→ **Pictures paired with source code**
_ _ _ _
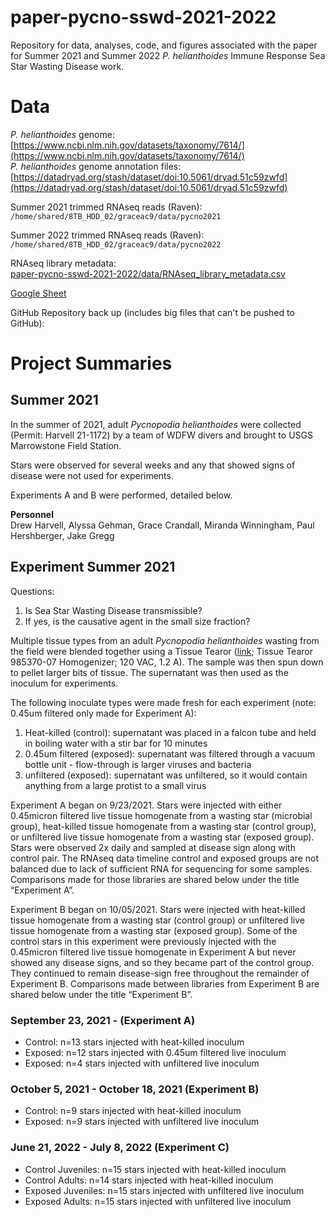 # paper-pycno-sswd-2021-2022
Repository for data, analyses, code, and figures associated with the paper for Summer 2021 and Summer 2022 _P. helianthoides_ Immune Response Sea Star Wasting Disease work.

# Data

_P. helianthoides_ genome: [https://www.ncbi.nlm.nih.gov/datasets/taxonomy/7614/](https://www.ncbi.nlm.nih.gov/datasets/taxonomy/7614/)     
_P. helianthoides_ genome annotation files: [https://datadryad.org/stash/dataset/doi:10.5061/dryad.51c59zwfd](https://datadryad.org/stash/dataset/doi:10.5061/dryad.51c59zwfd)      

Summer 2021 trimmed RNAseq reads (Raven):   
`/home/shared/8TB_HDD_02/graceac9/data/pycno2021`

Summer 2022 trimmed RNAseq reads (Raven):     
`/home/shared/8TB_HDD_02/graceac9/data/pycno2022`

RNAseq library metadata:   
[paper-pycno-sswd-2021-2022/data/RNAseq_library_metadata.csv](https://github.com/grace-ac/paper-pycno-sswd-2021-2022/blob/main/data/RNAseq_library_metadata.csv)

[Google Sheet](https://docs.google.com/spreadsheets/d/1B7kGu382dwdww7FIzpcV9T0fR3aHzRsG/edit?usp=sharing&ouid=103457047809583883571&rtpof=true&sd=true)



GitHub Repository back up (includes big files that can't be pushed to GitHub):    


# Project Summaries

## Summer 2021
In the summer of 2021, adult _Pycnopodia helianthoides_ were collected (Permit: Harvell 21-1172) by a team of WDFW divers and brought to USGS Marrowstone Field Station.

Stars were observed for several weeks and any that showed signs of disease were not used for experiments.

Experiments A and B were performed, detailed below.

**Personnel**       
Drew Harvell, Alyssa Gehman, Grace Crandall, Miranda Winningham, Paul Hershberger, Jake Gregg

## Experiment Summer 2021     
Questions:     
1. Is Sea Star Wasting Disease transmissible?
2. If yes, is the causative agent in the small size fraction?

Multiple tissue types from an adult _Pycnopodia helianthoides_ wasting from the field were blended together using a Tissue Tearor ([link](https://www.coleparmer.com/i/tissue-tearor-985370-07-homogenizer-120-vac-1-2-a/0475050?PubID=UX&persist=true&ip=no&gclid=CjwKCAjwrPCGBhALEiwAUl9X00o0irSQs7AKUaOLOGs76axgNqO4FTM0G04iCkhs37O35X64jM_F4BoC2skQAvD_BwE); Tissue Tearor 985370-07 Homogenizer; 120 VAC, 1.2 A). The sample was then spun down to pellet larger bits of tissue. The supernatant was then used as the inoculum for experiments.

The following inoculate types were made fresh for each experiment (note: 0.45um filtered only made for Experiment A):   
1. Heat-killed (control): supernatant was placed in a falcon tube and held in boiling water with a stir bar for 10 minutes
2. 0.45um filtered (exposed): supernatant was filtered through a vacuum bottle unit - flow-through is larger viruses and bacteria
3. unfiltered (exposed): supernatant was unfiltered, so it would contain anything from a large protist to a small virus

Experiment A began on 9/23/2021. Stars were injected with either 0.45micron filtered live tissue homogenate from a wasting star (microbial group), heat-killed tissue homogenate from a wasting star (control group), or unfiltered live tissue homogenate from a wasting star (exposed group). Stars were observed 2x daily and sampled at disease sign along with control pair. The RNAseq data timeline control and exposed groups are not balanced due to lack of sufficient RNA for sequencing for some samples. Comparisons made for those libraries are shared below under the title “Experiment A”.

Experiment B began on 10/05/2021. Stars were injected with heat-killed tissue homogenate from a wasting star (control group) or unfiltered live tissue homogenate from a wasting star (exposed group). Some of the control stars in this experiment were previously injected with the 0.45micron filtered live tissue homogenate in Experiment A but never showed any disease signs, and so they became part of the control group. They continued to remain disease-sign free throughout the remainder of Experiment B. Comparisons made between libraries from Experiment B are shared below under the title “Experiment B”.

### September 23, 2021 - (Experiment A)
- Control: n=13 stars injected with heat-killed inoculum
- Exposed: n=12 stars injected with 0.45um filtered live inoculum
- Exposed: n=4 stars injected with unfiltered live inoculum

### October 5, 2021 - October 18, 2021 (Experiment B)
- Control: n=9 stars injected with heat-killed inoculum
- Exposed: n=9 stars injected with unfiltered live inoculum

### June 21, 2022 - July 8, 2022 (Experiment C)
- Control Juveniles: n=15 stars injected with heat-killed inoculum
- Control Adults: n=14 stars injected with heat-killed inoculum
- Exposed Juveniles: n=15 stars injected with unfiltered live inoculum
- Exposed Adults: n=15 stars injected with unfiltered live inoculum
_ _ _ _
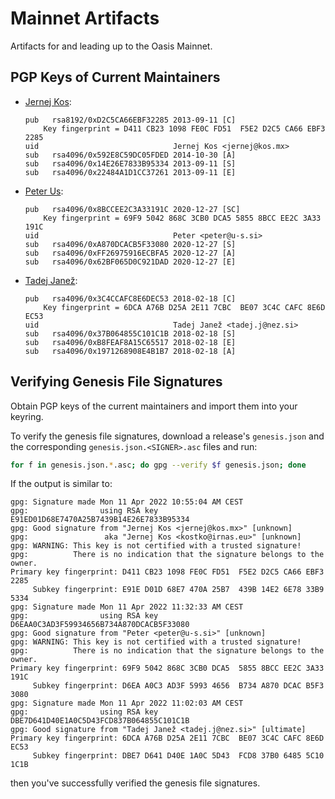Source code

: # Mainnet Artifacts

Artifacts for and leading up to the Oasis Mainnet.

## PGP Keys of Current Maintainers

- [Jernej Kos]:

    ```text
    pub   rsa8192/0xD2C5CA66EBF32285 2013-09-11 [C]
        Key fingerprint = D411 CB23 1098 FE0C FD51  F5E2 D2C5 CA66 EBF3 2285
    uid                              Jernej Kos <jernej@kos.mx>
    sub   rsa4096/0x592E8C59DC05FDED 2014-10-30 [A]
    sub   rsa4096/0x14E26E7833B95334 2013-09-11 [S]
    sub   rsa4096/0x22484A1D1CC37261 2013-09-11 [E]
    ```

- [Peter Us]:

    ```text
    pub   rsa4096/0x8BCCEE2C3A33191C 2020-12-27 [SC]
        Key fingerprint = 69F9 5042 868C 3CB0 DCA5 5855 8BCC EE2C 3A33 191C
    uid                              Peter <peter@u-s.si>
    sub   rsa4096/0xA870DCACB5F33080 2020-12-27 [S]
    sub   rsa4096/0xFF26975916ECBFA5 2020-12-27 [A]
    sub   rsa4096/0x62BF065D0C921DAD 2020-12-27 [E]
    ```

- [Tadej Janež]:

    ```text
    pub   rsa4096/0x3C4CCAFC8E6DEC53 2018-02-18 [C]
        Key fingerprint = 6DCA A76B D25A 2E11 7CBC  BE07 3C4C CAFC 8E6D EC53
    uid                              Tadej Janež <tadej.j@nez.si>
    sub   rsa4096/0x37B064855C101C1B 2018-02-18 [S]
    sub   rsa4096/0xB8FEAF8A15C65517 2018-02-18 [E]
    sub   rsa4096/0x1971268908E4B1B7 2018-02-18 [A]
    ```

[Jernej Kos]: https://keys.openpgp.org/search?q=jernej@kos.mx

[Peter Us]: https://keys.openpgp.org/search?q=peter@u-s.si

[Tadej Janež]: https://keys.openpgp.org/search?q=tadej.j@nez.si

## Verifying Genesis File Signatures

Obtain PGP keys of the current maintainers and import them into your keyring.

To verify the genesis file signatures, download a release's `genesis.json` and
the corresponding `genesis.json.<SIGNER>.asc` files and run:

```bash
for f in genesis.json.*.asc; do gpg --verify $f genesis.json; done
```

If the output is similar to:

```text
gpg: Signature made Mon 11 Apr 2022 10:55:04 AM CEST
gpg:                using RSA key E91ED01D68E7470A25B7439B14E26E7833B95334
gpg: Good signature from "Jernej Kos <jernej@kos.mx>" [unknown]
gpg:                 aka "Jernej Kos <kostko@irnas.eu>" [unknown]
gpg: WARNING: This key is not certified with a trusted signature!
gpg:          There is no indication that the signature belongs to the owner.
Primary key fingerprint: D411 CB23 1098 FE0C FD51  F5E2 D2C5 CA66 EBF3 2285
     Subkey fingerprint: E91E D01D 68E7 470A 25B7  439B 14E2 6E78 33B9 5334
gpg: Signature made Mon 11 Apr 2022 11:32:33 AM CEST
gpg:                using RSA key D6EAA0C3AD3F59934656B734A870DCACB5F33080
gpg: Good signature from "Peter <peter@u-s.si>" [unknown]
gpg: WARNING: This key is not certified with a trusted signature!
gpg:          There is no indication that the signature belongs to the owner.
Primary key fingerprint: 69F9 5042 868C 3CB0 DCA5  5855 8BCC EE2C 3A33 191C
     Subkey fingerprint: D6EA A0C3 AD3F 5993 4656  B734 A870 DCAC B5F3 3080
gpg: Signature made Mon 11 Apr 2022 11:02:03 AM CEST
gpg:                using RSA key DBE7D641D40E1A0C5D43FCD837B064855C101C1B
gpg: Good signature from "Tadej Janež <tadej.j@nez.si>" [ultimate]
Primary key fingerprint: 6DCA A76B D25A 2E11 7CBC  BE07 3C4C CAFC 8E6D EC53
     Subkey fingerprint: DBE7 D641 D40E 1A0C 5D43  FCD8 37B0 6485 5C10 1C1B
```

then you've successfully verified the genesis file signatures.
_ _ _ _
→ **ACTIVITY**
Count the lines in the records above that hold the word "Adults", and give only that number.

→ **OUTPUT FOR THIS TASK**
2